**ZU LESENDER AUSZUG**:
#####
Man kann sagen, was man will. Eine so faire Abgrenzung zum Extremismus gibt es bei Beschreibungen der Neuen Linken (Beispiel Wikipedia) nicht. Dort werden auch der Linksterrorismus sowie antideutsche und stalinistische Gruppierungen der Neuen Linken zugeschlagen. Auch in linksorientierten Verlagen scheinen die Neuen Linken wesentlich extremistischer dazustehen, als die neuen Rechten, was vermutlich noch niemandem aufgefallen ist und wohl erst später korrigiert werden wird. Bis dahin gilt, dass die „gruppenbezogene Menschenfeindlichkeit“ linker Gruppen (wie Stalinisten, RAF, revolutionäre Zellen, Autonome und Antifa, Antideutsche) hinlänglich bekannt und geschichtlich erwiesen ist. Das zu revidieren hat die linke Hegemonie bisher nicht erreicht.

Wie auch immer lohnt eine Reise durch die Welt der Neuen Rechten, die keinesfalls nur aus Identitären und Reichsbürgern besteht. Allerdings sollte man genau hinschauen. Denn die politischen Anschauungen der Neuen Rechten, vom Compact-Magazin bis zur Hayek-Gesellschaft, sind mehr als divergent.

Teilweise liegen zwischen rechts und rechts Welten!

So entstand das Compact-Magazin von Elsässer in einer Phase der Querfront-Ideen (deshalb auch die Offenheit für Grüne und Linke), die man immer noch in den Publikationen herauslesen kann. Die Hayek-Stiftung dagegen vertritt seit geraumer Zeit einen kompromisslosen Wirtschaftsliberalismus des neunzehnten Jahrhunderts, in dem die Unternehmen die staatlichen Regeln zu ihrem eigenen Schutz setzen und mit Freiheit niemals individuelle Freiheit oder gar Bürgerrechte gemeint sind, sondern ausschließlich die unternehmerische Freiheit. Der Vorsitzende der Stiftung, Horst Köhler, drückt sich in seinen Reden gern darum, das zuzugeben und schönt den radikalen Ansatz Hayeks, wo er kann. Eine Laudatio auf den Preisträger, Gauck, der nun auch etwas neurechts geworden zu sein scheint, stöhnt unter Begriffsverschiebungen, die Hayek irgendwie zeitgemäß erscheinen lassen sollen. Da haben sich zwei ehemalige Bundespräsidenten zusammengefunden und nach rechts verschoben.
#####
**GESPEICHERTE DATEN**:

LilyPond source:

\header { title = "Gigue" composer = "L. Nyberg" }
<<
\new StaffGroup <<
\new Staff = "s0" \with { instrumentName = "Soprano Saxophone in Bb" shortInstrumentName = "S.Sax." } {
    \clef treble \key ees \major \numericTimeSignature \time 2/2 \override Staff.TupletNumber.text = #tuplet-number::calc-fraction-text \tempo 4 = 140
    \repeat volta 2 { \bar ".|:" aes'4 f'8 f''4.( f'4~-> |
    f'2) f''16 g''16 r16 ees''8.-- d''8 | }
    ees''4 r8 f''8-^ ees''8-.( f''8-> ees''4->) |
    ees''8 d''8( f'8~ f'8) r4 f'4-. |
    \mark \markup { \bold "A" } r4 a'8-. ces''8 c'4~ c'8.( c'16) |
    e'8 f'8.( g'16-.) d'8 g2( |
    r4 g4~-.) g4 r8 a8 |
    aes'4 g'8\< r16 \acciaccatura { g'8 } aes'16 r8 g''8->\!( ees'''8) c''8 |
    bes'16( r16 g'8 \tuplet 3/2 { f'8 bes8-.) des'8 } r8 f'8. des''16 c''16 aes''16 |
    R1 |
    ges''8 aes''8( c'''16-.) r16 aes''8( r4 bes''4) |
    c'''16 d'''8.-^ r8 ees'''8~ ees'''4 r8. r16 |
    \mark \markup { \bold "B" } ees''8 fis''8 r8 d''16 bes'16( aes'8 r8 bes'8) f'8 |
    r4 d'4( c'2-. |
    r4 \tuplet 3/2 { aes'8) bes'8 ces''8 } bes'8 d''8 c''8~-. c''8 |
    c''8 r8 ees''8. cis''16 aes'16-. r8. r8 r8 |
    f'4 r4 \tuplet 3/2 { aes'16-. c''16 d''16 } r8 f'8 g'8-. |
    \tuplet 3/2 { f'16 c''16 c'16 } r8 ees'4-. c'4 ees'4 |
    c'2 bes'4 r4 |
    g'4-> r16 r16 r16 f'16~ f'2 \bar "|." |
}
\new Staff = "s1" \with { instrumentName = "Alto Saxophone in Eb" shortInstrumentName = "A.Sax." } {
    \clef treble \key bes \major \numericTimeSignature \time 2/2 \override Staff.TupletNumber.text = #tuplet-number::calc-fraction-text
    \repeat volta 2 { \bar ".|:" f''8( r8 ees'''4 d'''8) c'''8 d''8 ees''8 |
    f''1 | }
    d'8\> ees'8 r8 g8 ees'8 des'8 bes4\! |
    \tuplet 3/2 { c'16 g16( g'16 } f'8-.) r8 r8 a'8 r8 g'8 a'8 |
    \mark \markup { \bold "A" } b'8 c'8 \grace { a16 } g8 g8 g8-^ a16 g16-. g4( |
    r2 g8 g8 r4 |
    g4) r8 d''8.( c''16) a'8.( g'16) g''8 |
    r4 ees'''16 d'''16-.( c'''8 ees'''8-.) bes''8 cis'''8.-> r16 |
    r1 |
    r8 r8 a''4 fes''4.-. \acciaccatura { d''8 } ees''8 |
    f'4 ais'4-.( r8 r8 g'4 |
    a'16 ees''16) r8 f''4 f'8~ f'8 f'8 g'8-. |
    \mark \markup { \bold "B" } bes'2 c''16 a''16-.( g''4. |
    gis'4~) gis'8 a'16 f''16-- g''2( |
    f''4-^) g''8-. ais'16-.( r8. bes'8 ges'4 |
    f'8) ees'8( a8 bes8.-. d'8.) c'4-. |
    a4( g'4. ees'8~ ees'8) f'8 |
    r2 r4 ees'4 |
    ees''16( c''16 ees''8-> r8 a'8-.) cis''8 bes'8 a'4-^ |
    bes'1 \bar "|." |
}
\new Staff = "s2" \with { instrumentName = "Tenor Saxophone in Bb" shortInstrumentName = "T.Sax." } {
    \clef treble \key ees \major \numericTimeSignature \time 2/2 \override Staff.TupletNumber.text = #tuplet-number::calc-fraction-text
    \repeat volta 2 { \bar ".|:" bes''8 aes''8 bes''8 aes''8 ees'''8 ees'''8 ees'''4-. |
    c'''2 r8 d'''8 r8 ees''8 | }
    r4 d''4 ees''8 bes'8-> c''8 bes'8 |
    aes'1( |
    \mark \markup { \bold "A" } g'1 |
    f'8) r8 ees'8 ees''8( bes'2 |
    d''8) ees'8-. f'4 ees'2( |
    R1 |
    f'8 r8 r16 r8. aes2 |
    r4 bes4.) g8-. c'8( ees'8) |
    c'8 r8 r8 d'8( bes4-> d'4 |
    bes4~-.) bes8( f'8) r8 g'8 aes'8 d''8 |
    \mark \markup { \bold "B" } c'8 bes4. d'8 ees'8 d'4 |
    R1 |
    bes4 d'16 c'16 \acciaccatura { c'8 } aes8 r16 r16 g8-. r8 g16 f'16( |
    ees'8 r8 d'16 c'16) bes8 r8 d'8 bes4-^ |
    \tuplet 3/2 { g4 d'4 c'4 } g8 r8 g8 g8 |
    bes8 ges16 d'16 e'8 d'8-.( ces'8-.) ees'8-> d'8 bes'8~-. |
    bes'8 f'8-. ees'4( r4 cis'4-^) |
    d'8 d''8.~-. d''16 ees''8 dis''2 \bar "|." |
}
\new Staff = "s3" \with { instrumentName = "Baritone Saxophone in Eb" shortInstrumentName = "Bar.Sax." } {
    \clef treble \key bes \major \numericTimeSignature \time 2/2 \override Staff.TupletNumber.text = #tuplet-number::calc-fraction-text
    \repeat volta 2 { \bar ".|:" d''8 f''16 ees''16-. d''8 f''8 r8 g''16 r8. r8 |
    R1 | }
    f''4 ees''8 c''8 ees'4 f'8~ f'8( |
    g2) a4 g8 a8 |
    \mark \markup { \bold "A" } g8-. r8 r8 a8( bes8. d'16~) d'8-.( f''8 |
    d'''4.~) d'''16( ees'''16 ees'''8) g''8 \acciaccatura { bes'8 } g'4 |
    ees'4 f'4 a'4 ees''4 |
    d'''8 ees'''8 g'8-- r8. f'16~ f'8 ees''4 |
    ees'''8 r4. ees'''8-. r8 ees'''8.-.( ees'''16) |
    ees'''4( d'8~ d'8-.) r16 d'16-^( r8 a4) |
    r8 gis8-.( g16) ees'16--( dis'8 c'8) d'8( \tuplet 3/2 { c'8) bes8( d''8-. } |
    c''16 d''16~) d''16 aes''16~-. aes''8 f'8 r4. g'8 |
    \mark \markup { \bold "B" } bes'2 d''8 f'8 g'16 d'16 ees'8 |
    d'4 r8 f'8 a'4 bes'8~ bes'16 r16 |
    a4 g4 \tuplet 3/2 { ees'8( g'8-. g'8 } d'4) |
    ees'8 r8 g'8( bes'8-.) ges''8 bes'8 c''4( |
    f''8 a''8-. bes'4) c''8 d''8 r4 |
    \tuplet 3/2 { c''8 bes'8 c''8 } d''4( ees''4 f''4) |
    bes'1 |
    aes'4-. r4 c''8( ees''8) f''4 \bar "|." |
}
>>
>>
#####
**IHRE AUFGABEN**:
a: Beantworten Sie die folgenden Fragen zum Auszug über die Neue Rechte jeweils knapp:
(i) Welche Strömungen werden laut dem Auszug bei Wikipedia der Neuen Linken zugeschlagen?
(ii) In welcher Phase entstand das Compact-Magazin?
(iii) Wen nennt der Auszug als Vorsitzenden der Hayek-Stiftung?
b: Setzen Sie den Text über die Neue Rechte im Anschluss an seinen letzten Satz fort.

**ERWARTETE ANTWORTEN**:
a:
(i) Der Linksterrorismus sowie antideutsche und stalinistische Gruppierungen.
(ii) In einer Phase der Querfront-Ideen.
(iii) Horst Köhler.

b:
Wirklich Neues wird also auch bei den Neuen Rechten nicht gedacht.

Die Zivilgesellschaft an sich ist nicht demokratisch, was ein Dilemma darstellt.

Man erkennt bei zunehmender Beschäftigung mit dem Thema, dass sich Demokratie keinesfalls in einzelnen Organisationen und Initiativen der Zivilgesellschaft abbildet, seien sie rechts oder links. Innerhalb der Organisationen herrscht meist keine Demokratie und die Ideen sind oft auch nicht demokratisch. Demokratisch ist letztlich nur ein Gleichgewicht vieler solcher NGOs, Think-Tanks und Initiativen. Darauf wird meist nicht geachtet.

Wen es interessiert, der schaue mal bei Compact Online (positiver Artikel über die Corona Maßnahmen von Boris Palmer in Tübingen) rein oder in andere ähnliche Publikationen. Viele andere neurechte Medien finden sich tatsächlich auf der Übersichtskarte im Internet der beiden Autoren von „Das Netzwerk der neuen Rechten“.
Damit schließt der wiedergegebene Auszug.